* **EXERCISE**
Search the records for the string "index" and return each line that has it.

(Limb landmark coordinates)
= Beginning of Section =
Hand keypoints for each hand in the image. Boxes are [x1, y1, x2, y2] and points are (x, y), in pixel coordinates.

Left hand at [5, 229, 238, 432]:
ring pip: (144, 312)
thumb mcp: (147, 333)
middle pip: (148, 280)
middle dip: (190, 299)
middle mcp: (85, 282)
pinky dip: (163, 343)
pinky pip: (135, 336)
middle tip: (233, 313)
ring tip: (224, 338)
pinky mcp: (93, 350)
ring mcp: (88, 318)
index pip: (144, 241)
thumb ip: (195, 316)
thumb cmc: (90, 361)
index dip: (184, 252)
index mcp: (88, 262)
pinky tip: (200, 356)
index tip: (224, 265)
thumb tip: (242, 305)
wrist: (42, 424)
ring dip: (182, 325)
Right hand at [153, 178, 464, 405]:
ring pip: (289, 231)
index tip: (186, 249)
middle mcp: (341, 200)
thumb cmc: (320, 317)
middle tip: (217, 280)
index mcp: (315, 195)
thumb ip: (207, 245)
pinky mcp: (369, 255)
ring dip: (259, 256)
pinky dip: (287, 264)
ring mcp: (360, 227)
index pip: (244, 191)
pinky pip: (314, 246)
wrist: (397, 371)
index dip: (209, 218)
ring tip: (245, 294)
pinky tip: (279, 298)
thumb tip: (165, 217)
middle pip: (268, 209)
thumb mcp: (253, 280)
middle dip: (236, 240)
= End of Section =
* **TASK SOLUTION**
index pip: (144, 241)
index dip: (184, 252)
index mcp: (88, 262)
index tip: (224, 265)
index tip: (186, 249)
index mcp: (315, 195)
index pip: (244, 191)
index dip: (209, 218)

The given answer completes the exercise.